• Work required: Output the full listing below exactly.

Content starts

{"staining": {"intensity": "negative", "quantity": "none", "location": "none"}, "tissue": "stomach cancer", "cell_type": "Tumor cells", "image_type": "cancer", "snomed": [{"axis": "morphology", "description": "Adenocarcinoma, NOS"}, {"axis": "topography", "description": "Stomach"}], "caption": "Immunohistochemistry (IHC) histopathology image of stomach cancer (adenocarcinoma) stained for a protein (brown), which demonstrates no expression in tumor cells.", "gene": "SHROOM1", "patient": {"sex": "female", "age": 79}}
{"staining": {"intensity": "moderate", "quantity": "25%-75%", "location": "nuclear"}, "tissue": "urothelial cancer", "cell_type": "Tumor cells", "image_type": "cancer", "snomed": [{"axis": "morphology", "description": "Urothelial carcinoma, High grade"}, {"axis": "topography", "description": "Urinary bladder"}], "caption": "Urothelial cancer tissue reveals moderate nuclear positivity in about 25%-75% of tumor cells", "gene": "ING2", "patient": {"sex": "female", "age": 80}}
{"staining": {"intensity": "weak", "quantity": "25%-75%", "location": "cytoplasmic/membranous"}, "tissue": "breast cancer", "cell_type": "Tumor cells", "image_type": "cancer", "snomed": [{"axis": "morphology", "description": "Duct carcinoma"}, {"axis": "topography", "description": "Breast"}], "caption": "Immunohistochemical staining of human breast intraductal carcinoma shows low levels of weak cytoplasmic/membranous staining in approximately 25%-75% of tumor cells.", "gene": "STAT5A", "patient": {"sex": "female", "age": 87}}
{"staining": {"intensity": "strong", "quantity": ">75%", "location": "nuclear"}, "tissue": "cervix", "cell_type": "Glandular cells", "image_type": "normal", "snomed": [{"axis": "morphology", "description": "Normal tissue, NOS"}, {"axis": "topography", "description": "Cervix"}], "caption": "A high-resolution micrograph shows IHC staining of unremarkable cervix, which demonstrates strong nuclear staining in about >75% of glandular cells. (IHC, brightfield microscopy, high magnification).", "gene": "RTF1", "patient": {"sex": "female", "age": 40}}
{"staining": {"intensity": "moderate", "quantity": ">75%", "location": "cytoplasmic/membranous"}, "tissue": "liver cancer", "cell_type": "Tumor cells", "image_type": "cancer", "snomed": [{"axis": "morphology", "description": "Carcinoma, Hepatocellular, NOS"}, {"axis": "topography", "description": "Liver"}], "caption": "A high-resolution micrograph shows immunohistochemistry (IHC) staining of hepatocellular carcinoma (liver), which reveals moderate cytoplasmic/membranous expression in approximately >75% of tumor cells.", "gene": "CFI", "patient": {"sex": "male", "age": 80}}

Content ends

• Completed task:
{"staining": {"intensity": "negative", "quantity": "none", "location": "none"}, "tissue": "stomach cancer", "cell_type": "Tumor cells", "image_type": "cancer", "snomed": [{"axis": "morphology", "description": "Adenocarcinoma, NOS"}, {"axis": "topography", "description": "Stomach"}], "caption": "Immunohistochemistry (IHC) histopathology image of stomach cancer (adenocarcinoma) stained for a protein (brown), which demonstrates no expression in tumor cells.", "gene": "SHROOM1", "patient": {"sex": "female", "age": 79}}
{"staining": {"intensity": "moderate", "quantity": "25%-75%", "location": "nuclear"}, "tissue": "urothelial cancer", "cell_type": "Tumor cells", "image_type": "cancer", "snomed": [{"axis": "morphology", "description": "Urothelial carcinoma, High grade"}, {"axis": "topography", "description": "Urinary bladder"}], "caption": "Urothelial cancer tissue reveals moderate nuclear positivity in about 25%-75% of tumor cells", "gene": "ING2", "patient": {"sex": "female", "age": 80}}
{"staining": {"intensity": "weak", "quantity": "25%-75%", "location": "cytoplasmic/membranous"}, "tissue": "breast cancer", "cell_type": "Tumor cells", "image_type": "cancer", "snomed": [{"axis": "morphology", "description": "Duct carcinoma"}, {"axis": "topography", "description": "Breast"}], "caption": "Immunohistochemical staining of human breast intraductal carcinoma shows low levels of weak cytoplasmic/membranous staining in approximately 25%-75% of tumor cells.", "gene": "STAT5A", "patient": {"sex": "female", "age": 87}}
{"staining": {"intensity": "strong", "quantity": ">75%", "location": "nuclear"}, "tissue": "cervix", "cell_type": "Glandular cells", "image_type": "normal", "snomed": [{"axis": "morphology", "description": "Normal tissue, NOS"}, {"axis": "topography", "description": "Cervix"}], "caption": "A high-resolution micrograph shows IHC staining of unremarkable cervix, which demonstrates strong nuclear staining in about >75% of glandular cells. (IHC, brightfield microscopy, high magnification).", "gene": "RTF1", "patient": {"sex": "female", "age": 40}}
{"staining": {"intensity": "moderate", "quantity": ">75%", "location": "cytoplasmic/membranous"}, "tissue": "liver cancer", "cell_type": "Tumor cells", "image_type": "cancer", "snomed": [{"axis": "morphology", "description": "Carcinoma, Hepatocellular, NOS"}, {"axis": "topography", "description": "Liver"}], "caption": "A high-resolution micrograph shows immunohistochemistry (IHC) staining of hepatocellular carcinoma (liver), which reveals moderate cytoplasmic/membranous expression in approximately >75% of tumor cells.", "gene": "CFI", "patient": {"sex": "male", "age": 80}}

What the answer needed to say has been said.